Gregg Robins, head of UBS Wealth Management in Russia and a Marchmont Advisory Board member, is presenting in his blog his article first published in Spear’s Magazine, #5 (19), 2012.
I can remember in the late eighties / early nineties when “Transition Economics” was a growth business, with new university courses, books, consultants, and so on. Indeed, I was a beneficiary of it, having written a book on the subject. Today we no longer speak of transition economies any more than we do of centrally planned ones. If I look at the last two decades in Russia, there are three major areas that have fascinated me, none of which has anything to do with the macro transition to a market economy. Where transition economics featured debates between advocates of “shock therapy” or “gradualism,” the central issues and developments since the advent of perestroika have been elsewhere.
First, capitalism itself has faced major crises over the past decades, during which we have seen the rise of the BRICs and Emerging Markets more generally. It was not foreseen – especially under the so-called “Washington consensus” - that these countries would not only become the engine of world growth, but more that they would also become far better models of fiscal management than their long-time capitalist neighbors in the West.
And as Emerging Markets have ascended, many developed countries have experienced severe economic shocks emanating from a deep-seated financial crisis. All along, the world has become flatter and flatter – to use Tom Friedman’s term – and people, information, and money have become infinitely more mobile, and more rapid in their mobility. The past decades in Russia’s transition did not happen in isolation. The trends I mention have especially affected the younger generation in Russia in terms of life choices and opportunity.
““TRANSITION ECONOMICS” IS MORE SUITED TO THE HISTORY BOOKS THAN TO THE CURRENT SITUATION. BUT IT HAS BEEN REPLACED BY FASCINATING DEVELOPMENTS AND CHALLENGES IN INSTITUTIONAL CHANGE, AND GENERATIONAL DYNAMICS”
Returning to Russia, then, the second major observation is the importance of institutional economics. By this I mean that the macro economic situation was always manageable through policy shifts, but the institutional fabric of the country was far more difficult to transform. Let me be more specific. “Formal” institutional changes, such as new laws and regulations, are relatively easy and quick to put in place, and it is not difficult to copy best practices from elsewhere. What is far more difficult is to make them work properly.
It is clear that the long-desired, law-governed state (pravovoe gosudarsto) is still evolving, and is dependent upon people, courts, and outside influences far more than the laws themselves. A stock market is not difficult to create, but it is a long-term process to effect acceptable levels of corporate governance, including proper insider trading laws, for instance. On the latter point, Russia is making real progress today, and this will help its stated goal of becoming a more important financial center.
And then there are the “informal” institutional changes required. These are also slow in the making, as heavy dependence on personal relationships and other behaviors persist. Corruption – in Soviet times known as blat - has remained an endemic issue and one that, repeatedly, was not especially addressed in the earlier days of transition economics.
Further, there is the high differentiation that has developed between generations in Russia, along with the expectations they bring. What was once seen as a shift to a market economy that would carry all along with its prosperity has come to mean very different things to different groups. For large segments of the older generation, the new Russia is foreign to them, with many being quite lost. They were brought up to understand that there existed a right to work, to healthcare, to culture, and more, and this is clearly not what they have found. It is too late for many to reinvent themselves, so they get by as best as possible. For the generation in the middle, the transition to the market has brought greater wealth, for some dramatically so, and new careers and opportunities. They have benefitted from their understanding of and connections in the old system at the same time as they have adapted to the new one.

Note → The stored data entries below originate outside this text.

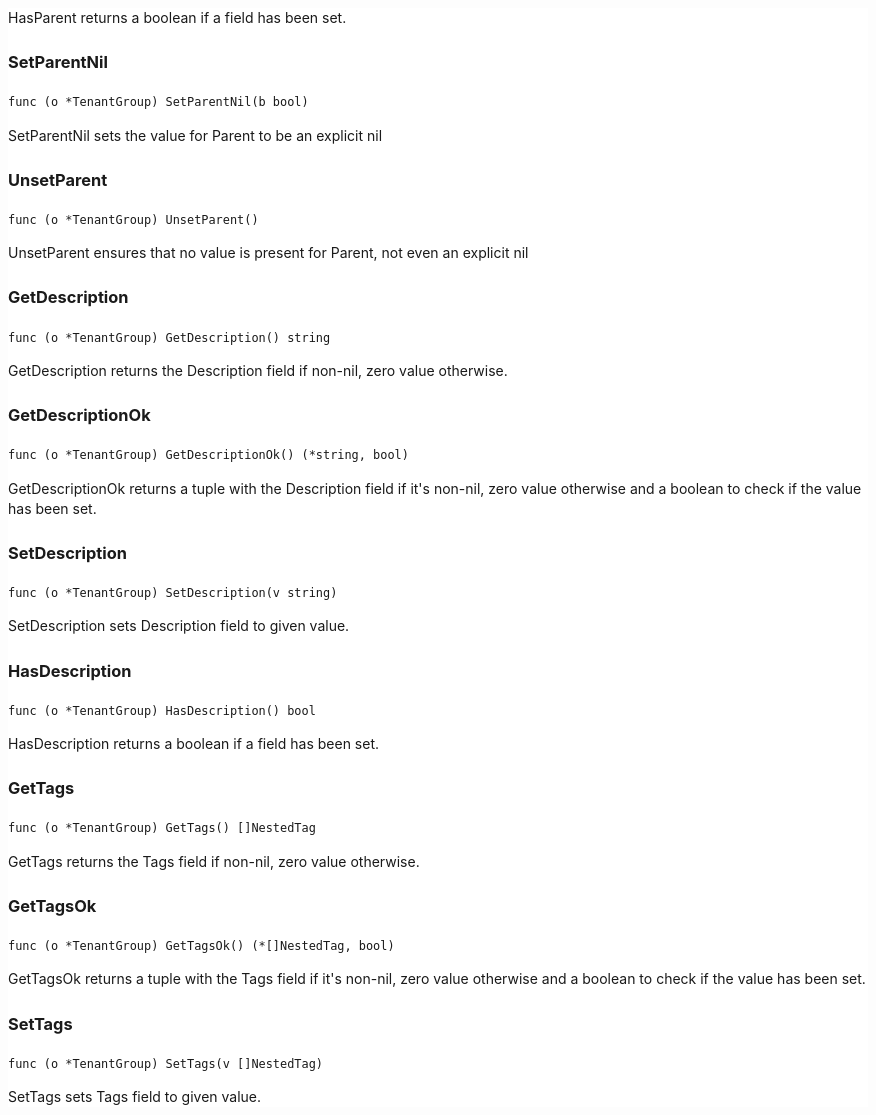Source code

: HasParent returns a boolean if a field has been set.

### SetParentNil

`func (o *TenantGroup) SetParentNil(b bool)`

 SetParentNil sets the value for Parent to be an explicit nil

### UnsetParent
`func (o *TenantGroup) UnsetParent()`

UnsetParent ensures that no value is present for Parent, not even an explicit nil
### GetDescription

`func (o *TenantGroup) GetDescription() string`

GetDescription returns the Description field if non-nil, zero value otherwise.

### GetDescriptionOk

`func (o *TenantGroup) GetDescriptionOk() (*string, bool)`

GetDescriptionOk returns a tuple with the Description field if it's non-nil, zero value otherwise
and a boolean to check if the value has been set.

### SetDescription

`func (o *TenantGroup) SetDescription(v string)`

SetDescription sets Description field to given value.

### HasDescription

`func (o *TenantGroup) HasDescription() bool`

HasDescription returns a boolean if a field has been set.

### GetTags

`func (o *TenantGroup) GetTags() []NestedTag`

GetTags returns the Tags field if non-nil, zero value otherwise.

### GetTagsOk

`func (o *TenantGroup) GetTagsOk() (*[]NestedTag, bool)`

GetTagsOk returns a tuple with the Tags field if it's non-nil, zero value otherwise
and a boolean to check if the value has been set.

### SetTags

`func (o *TenantGroup) SetTags(v []NestedTag)`

SetTags sets Tags field to given value.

The younger generation is quite different: many have been educated, indeed raised, abroad, and are not entirely in touch with the new Russia. Research has shown that in Russia there are low levels of succession planning in family businesses on the part of the current-generation owners, not to mention the numerous young people that have other plans for their future in any case. As the world has become flatter, and Emerging Markets such as Russia have prospered, high numbers in the younger generation have studied and worked abroad, and continue to do so. They are the future and have much to bring back and share for the good of the country, should they chose to do so.
As institutions continue to develop, and as we recognize the generational dynamics in the country, we see the importance of the development of a true middle class that is able to fuel the domestic economy. With a middle class we see the development of civil society, something that has varied a great deal in speed and degree across the so-called transition economies.
As I mentioned at the outset, “transition economics” is more suited to the history books than to the current situation. But it has been replaced by fascinating developments and challenges in institutional change, and generational dynamics, all within the context of a dramatically changed global economic environment. To me these have been surprisingly central themes that didn’t find their way into the early debates on the pace and degree of economic reform. It would be interesting to speculate what the issues of the day will be in twenty years time, but that is for another forum.